I thought about it briefly having made jigs in the past but not convinced - was there anything specific you were thinking about? The reason for my reticence is that inspired by Mickoo's work the plan is to 3D model and print various components so repeat items are simply made by loading the file into the 3D printer again. Platework like the bogie and main frames have been drawn out in CAD so easy enough to print and cutout for the next one, even experimented and found it's possible to laser etch the outline directly onto nickel-silver sheet. So not sure what if any benefits from making jigs.
Did you say the LNWR society makes GAs available to members? Are the Coal tanks, 5' passenger tanks, and so on available too?
The LNWR Soc. digital archives are a wealth of information, drawings, photos etc all free to members. As Mickoo has noted it's probably cheaper in the long run to join the Society than pay for individual items. They produce a nice top quality society magazine, including a regular modelling supplement. A quick scan for "coal tank" returned 712 "documents" i.e. lots of photos and everything ranging from the following detail of the chimney headlight.
Screenshot 2023-09-21 at 23.25.34.png

to a full GA drawing
Screenshot 2023-09-21 at 22.44.45.png

This is what I got for my tenner. A rub over with Scotch Brite and WD40 and they will be as good as new. I am well pleased with them and will enjoy using them for many years to come
Excellent - mine are M&W as well - good quality tools are always useful and last. Predominately used to mark out a parallel line when marking out by setting it to the correct spacing on a steel rule and then transferring it to the metal, but also from time to time when needing to transfer a spacing from one component or part to another.
Adrian makes a brilliant point about seeing where the draughtsman's compass point had been, and establishing the centre that way.
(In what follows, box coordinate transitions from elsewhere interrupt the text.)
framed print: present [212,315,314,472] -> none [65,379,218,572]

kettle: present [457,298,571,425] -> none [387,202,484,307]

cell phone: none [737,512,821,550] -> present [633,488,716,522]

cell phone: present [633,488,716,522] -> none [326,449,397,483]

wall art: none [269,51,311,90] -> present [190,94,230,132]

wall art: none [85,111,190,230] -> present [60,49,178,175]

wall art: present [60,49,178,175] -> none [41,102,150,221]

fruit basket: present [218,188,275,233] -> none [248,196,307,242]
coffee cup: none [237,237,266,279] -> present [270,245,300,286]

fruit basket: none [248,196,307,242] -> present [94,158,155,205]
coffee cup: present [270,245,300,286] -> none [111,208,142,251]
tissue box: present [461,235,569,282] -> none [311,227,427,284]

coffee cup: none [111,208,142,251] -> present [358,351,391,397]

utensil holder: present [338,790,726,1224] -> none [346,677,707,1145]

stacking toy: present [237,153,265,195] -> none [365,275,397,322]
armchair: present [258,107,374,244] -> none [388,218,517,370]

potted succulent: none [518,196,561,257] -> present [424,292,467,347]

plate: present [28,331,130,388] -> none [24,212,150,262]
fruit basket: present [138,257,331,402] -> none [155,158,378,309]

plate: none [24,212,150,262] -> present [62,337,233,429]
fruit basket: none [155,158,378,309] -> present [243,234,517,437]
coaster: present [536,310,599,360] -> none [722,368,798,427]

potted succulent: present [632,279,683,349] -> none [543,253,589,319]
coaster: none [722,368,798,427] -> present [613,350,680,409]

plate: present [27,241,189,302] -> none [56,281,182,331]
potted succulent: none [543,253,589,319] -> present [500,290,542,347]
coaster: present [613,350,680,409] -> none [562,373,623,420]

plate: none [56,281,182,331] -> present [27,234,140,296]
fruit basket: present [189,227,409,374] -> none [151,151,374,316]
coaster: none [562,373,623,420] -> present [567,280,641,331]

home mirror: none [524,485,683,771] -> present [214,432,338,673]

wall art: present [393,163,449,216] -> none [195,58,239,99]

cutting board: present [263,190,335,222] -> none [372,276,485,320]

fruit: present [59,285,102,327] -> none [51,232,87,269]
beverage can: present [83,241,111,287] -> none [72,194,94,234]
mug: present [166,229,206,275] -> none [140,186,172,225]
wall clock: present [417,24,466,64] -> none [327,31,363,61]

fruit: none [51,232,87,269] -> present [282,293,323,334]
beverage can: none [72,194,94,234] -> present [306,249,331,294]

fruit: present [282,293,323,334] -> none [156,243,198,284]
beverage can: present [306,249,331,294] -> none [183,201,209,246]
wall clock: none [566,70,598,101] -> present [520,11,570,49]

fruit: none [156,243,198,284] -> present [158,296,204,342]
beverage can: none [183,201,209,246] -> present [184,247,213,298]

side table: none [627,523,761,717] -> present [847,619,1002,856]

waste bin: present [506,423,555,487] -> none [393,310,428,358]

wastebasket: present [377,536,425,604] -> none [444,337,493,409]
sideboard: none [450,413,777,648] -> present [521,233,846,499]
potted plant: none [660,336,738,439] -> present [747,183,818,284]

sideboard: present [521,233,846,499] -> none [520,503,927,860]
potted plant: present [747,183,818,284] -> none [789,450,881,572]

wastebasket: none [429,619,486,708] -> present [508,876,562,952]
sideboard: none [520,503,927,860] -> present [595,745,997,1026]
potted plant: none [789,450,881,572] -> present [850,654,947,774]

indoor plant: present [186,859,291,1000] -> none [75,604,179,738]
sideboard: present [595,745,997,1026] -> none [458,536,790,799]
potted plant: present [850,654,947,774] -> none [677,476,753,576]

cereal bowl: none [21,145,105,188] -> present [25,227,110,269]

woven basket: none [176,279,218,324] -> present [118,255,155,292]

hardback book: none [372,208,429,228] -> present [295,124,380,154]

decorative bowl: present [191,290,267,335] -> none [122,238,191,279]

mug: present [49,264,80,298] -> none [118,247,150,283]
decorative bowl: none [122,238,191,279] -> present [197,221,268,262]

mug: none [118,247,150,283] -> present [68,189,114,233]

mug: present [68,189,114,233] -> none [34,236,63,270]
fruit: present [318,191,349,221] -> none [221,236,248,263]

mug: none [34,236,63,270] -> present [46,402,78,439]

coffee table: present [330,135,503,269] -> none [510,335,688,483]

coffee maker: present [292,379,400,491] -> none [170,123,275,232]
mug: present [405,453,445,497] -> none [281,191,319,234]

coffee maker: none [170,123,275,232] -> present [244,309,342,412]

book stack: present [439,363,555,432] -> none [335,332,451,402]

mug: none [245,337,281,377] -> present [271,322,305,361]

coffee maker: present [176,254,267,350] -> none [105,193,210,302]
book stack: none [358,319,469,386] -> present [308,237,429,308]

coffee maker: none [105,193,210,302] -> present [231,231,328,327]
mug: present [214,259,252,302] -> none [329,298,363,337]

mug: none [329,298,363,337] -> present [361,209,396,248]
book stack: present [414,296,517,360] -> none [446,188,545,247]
I have done that too and it is one reason I'd rather have a 1.5in/1ft copy of the original drawing than a scanned image that has been "cleaned up" by a well meaning enthusiast.
Thanks for picking up on that - yes to illustrate the point I've been drawing out the frames for the Precursor Tank - this is taken from the GA drawing (courtesy of the LNWR Soc! :thumbs:) as indicated although it is not dimensioned it is not difficult to work out the radius centre point from the marks on the drawing.
Screenshot 2023-09-21 at 22.48.33.png

Likewise when it comes to the body work the cab side sheets. When I try to draw out the rear curve on the side sheet there are a couple of marks that on the drawing suggest a very good starting point for marking out the upper and lower radii.

Screenshot 2023-09-21 at 22.48.58.png

I hope that helps and answers any questions.
 

NickB

Western Thunderer
I'd rather have a 1.5in/1ft copy of the original drawing than a scanned image that has been "cleaned up" by a well meaning enthusiast.

The trouble is, I can't find room for a 1.5in/1ft drawing in my workshop! These days I find it so much easier to work off the computer screen.